Stefania Maurizi è la giornalista italiana che meglio conosce il lavoro di Julian Assange, Glenn Greenwald ed Edward Snowden. Collabora con il Fatto Quotidiano, dopo quattordici anni a Repubblica e all’Espresso. Abbiamo parlato con lei del caso Assange, dopo che ieri la giudice britannica Vanessa Baraister ha respinto l’istanza di estradizione: sarebbe troppo oppressiva per ragioni di salute mentale, ha stabilito.
Maurizi, come definirebbe il suo lavoro in relazione a ciò per cui viene perseguitato Assange?
Ho lavorato ai documenti di Wikileaks con Assange e molti altri (del Washington Post, Deutsche Zeitung, El Paìs…) a partire dal 2009, quando era poco conosciuto. Ho pubblicato per undici anni le sue stesse rivelazioni, ma io l’ho potuto fare in modo sicuro. Assange invece si è dovuto chiudere in un’ambasciata e poi è stato condotto in carcere. Perciò ne parlo. C’è un accanimento: vogliono utilizzare lui per dare un segnale a tutti i giornalisti. Con Wikileaks ha pubblicato, in partnership con altri, i cablo della diplomazia, informazioni su Guantanamo, sulle guerre americane in Iraq e Afghanistan e il famoso video ‘Collateral Murder’, che mostra l’esecuzione di civili iracheni disarmati durante la guerra in Iraq nel 2007, con i dialoghi tra i militari e i loro superiori. Contro di lui è in atto una guerriglia legale. Ora rischia il carcere di massima sicurezza, a vita. Vogliono mandarlo all’ADX Florence, lo stesso dove è detenuto El Chapo.

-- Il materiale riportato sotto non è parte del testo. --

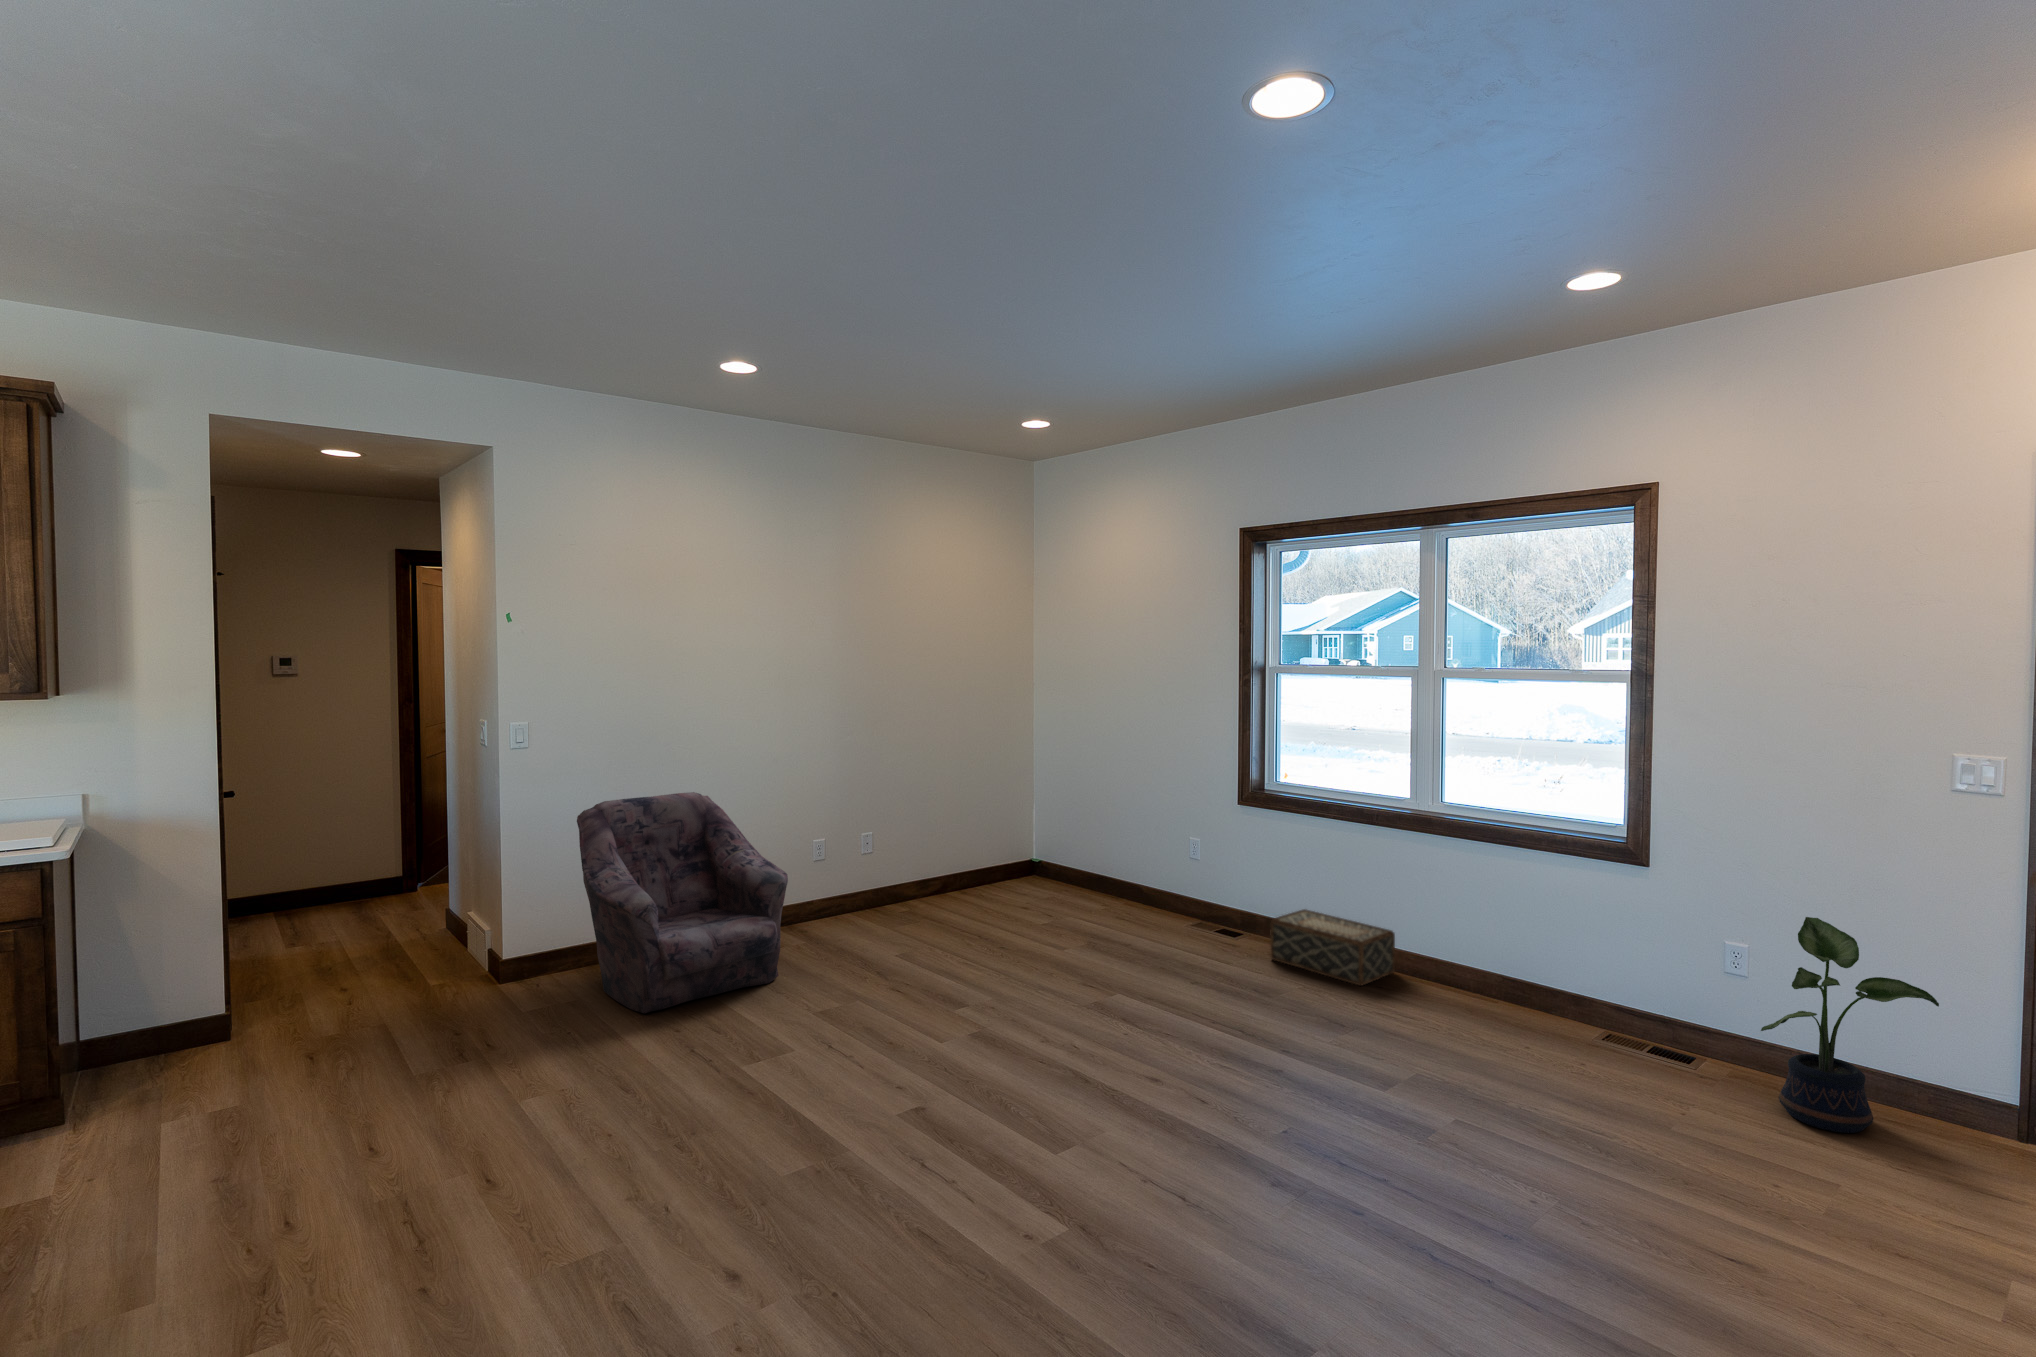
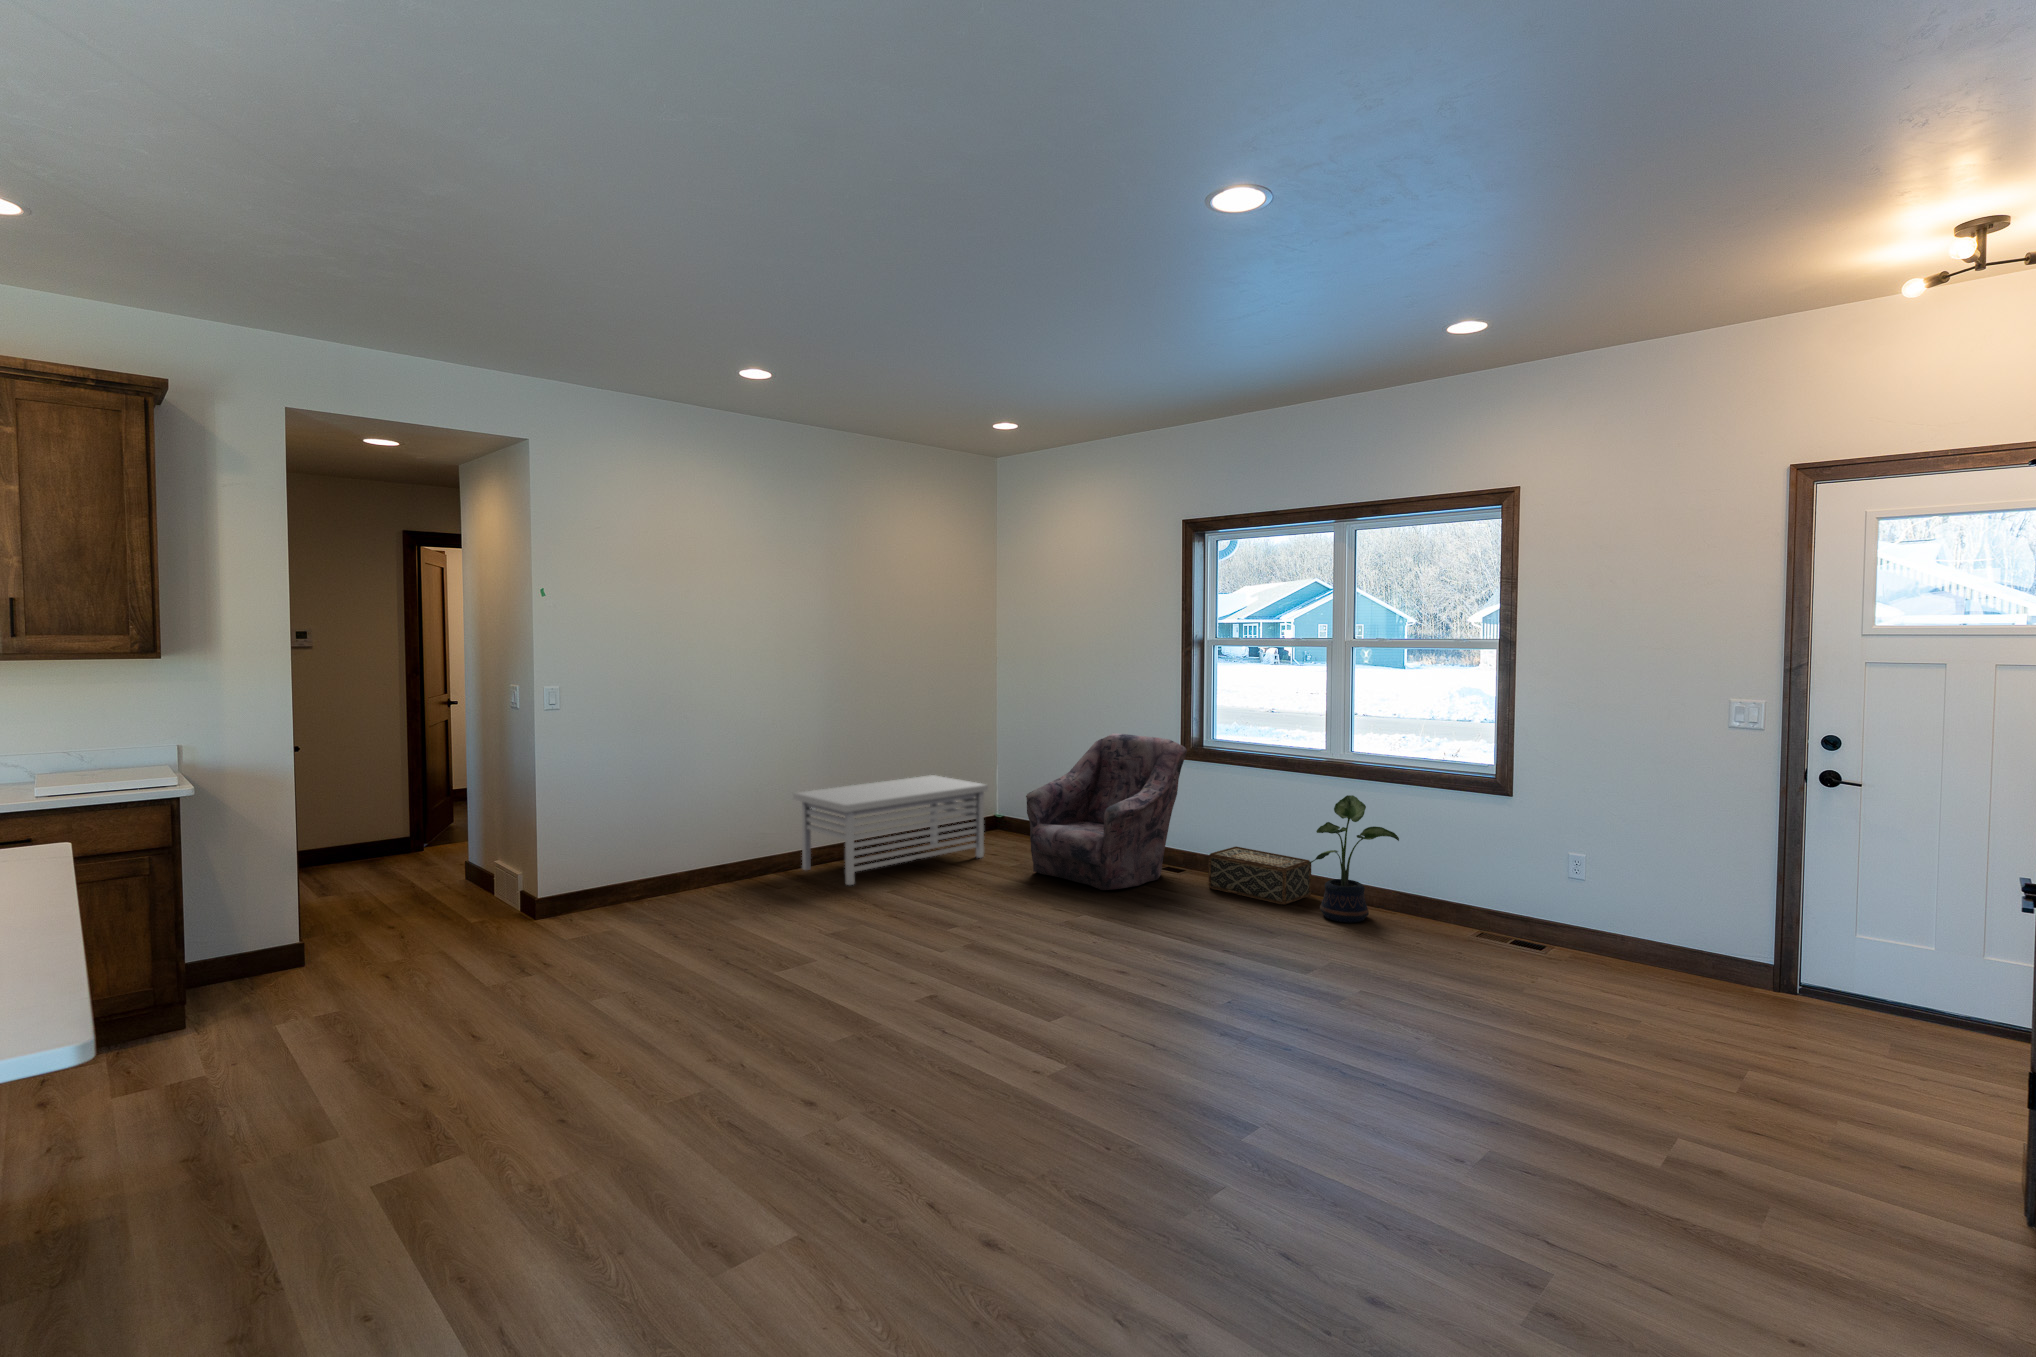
armchair: present [577,792,788,1013] -> present [1026,733,1187,890]
storage bench: none [797,815,1019,947] -> present [793,775,988,885]
potted plant: present [1761,917,1939,1133] -> present [1308,795,1399,923]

In Italia si parla molto di libertà di stampa ma pochissimo di questo caso.
Questo mi fa infervorare, perché è un’ulteriore ingiustizia. Quello di Assange è un caso cruciale, perché ci deve sempre essere, in democrazia, la libertà di rivelare verità. Deciderà il futuro del giornalismo: sia nelle democrazie, dove c’è il First Amendment, sia nei paesi non democratici, i quali se Assange andrà in carcere a vita si sentiranno sempre più autorizzati a perseguitare i giornalisti.
Cosa pensa del film Quinto potere di Bill Condon, con Benedict Cumberbatch e Alicia Vikander, ora disponibile gratuitamente su Raiplay, basato su libri scritti da suoi colleghi e incentrato proprio su Wikileaks?
Pessimo, non fattuale, inaffidabile. Purtroppo nessun giornalista, tranne me, ha ricostruito il caso, ma ieri a Londra c’erano decine di giornalisti dalla parte di Assange, che mostravano sue foto.
Qual è stato il ruolo della stampa inglese?
È sempre stata dalla parte del governo inglese. Deve servire una giornalista italiana per investigare su questo caso? I procuratori svedesi si rifiutarono di andare a Londra per interrogare Assange e mandarlo a processo con l’accusa di stupro o altro. Io ho messo in piedi un FOIA – che è una tecnica base di giornalismo investigativo [per avere accesso alle informazioni detenute dalle pubbliche amministrazioni]. Così ho potuto scoprire che le autorità inglesi pretesero che Assange fosse interrogato solamente una volta estradato in Svezia. Inoltre si è parlato di uno stupro quando lui ebbe un rapporto consensuale senza profilattico. Assange non è mai stato rinviato a giudizio. È stato per dieci anni senza un processo perché non c’erano prove. Solo nel 2019, dopo che gli Stati Uniti lo avevano incriminato, hanno chiuso il caso. Ed io ho fatto causa a quattro governi perché mi negavano i documenti.
L’accusa di violenza è stata fatta per metterlo in difficoltà.
Sì, per fargli perdere empatia da parte della popolazione, perché è inevitabile solidarizzare con la donna. Ma senza processo non c’è verità giudiziaria e lui viene considerato uno stupratore.
Cosa succederà adesso?
Gli Stati Uniti andranno in appello ma non sappiamo cosa voglia fare il nuovo presidente Joe Biden. Quello che è certo è che Assange è incriminato per una legge del 1917 contro le spie, l’ Espionage Act, e che ha preso documenti da Chelsea Manning, whistleblower e analogamente perseguitata. Ora Assange rischia il carcere come i peggiori criminali e questo può costituire un precedente da usare contro altri.